One thing I see, but wasn't obvious from your description, is that the

mixed/hybrid separator behaviour only happens for defined(_WIN_32).

[copy of is_separator elided]

It's a runtime decision based on the specified style, not a compile-time
one based on _WIN_32. If the caller of is_separator passes
Style::windows then it'll accept either / or \\, even if LLVM was
compiled and run on Linux or Mac. I believe there's a VFS test that
redirects a Windows-style path to a Posix-style one (an in-memory file
system), and that test passes on both kinds of hosts.

But I get the gist of the point. My feeling is that, unless we can
eliminate hybrid styles, Paths should support a Style::hybrid. It would be
messy because more ambiguities about how to map things crop up.

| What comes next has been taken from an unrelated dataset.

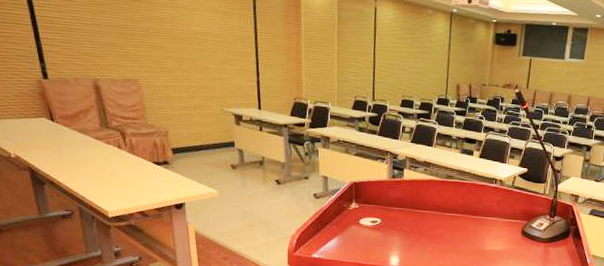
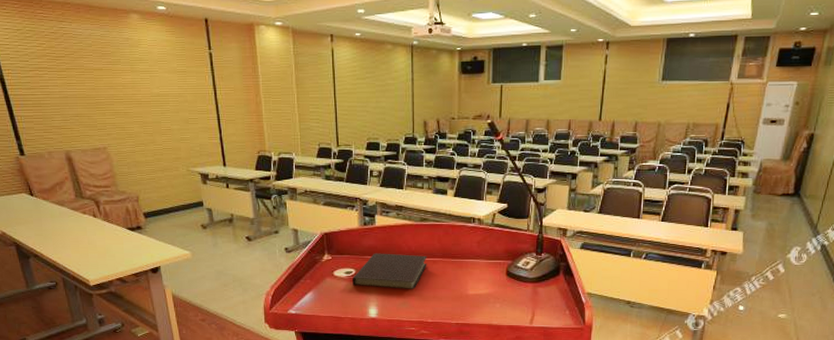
notebook: none [377,205,450,242] -> present [353,253,427,289]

Honestly, I'm not sure we have a good definition of what makeAbsolute
should do.

I should have said: I don't have a good understanding of what
makeAbsolute should do. Even saying it should prepend the current working
directory is an incomplete answer. On Windows, a process can have multiple
current directories: one for each drive. And a process has one current
drive. So the current working directory is the current directory for the
current drive. A Windows path like "D:foo.txt" is a relative path.
Literally prepending the current working directory gives us
C:\users\me\D:foo.txt, which is syntactically wrong. But even if we're
smart enough to fix up the syntax, we'd get C:\users\me\foo.txt or
D:\users\me\foo.txt, both of which would (likely) be wrong. The way the
OS would resolve it is to look up the process's current directory for the
D: drive, and insert that into the missing bit.

Anyway, I look forward to any and all proposals to improve this situation.

BTW, I hope I didn't come across as overly negative in my previous
response.

No, not at all!

[...] On Windows, a process can have multiple
current directories: one for each drive. And a process has one current
drive. So the current working directory is the current directory for the
current drive. A Windows path like "D:foo.txt" is a relative path.

Also news to me; thanks for the extra info. Looks like this isn't just a problem with makeAbsolute; even sys::fs::make_absolute is incorrect for Windows.

Seems to me like we could:

  • Fix the one argument version of sys::fs::make_absolute on Windows by calling GetFullPathNameW (documented at https://en.cppreference.com/w/cpp/filesystem/absolute)
  • "Fix" the two argument version of sys::fs::make_absolute by returning an error if the path and CWD both have drive names and they don't match. (Or leave it alone.)

For the VFS, I imagine we could:

  • Keep an enum on FileSystem that indicates its path style (immutable, set on construction).
  • Maybe change APIs to support the windows idea of a different CWD per drive (getCurrentRootDirectoryFor(...)), in order to have a correct implementation of the one-argument makeAbsolute (I assume there's way to get the full initial set to support getPhysicalFileSystem()?).
  • Split RedirectingFileSystem implementation in two, between the "redirecting" and the "overlay" parts (overlaying being optional, depending on fallthrough:).
  • Add a WindowsFileSystemAsPOSIX adaptor/proxy that takes an underlying filesystem in windows mode and presents it as-if posix, given a drive mapping in the constructor. This could be implemented using the same guts as the "redirecting" part of RedirectingFileSystem. (Note also https://reviews.llvm.org/D94844, which allows a directory to be remapped/redirected wholesale; this could be used for mapping drives to POSIX paths.)
  • Add a POSIXFileSystemAsWindows adaptor/proxy that does the inverse.
  • Disallow overlaying FileSystems that have mismatched path styles. E.g., OverlayFileSystem::pushOverlay would error if a mismatched style is passed into it, requiring the caller to first wrap it in an adaptor.
  • Maybe add make{Native,Windows,POSIX}FileSystem adaptors which return the given filesystem directly or add the appropriate adaptor (I'm not sure how drive mapping would be handled... maybe there are sane default mappings we could use...).
  • Maybe make getVFSFromYAML add an adaptor to native by default.

I suppose I'm imagining windows mode would remain "hybrid", but I wonder if this would model the two worlds, even in the face of a VFS using different path styles than native. WDYT?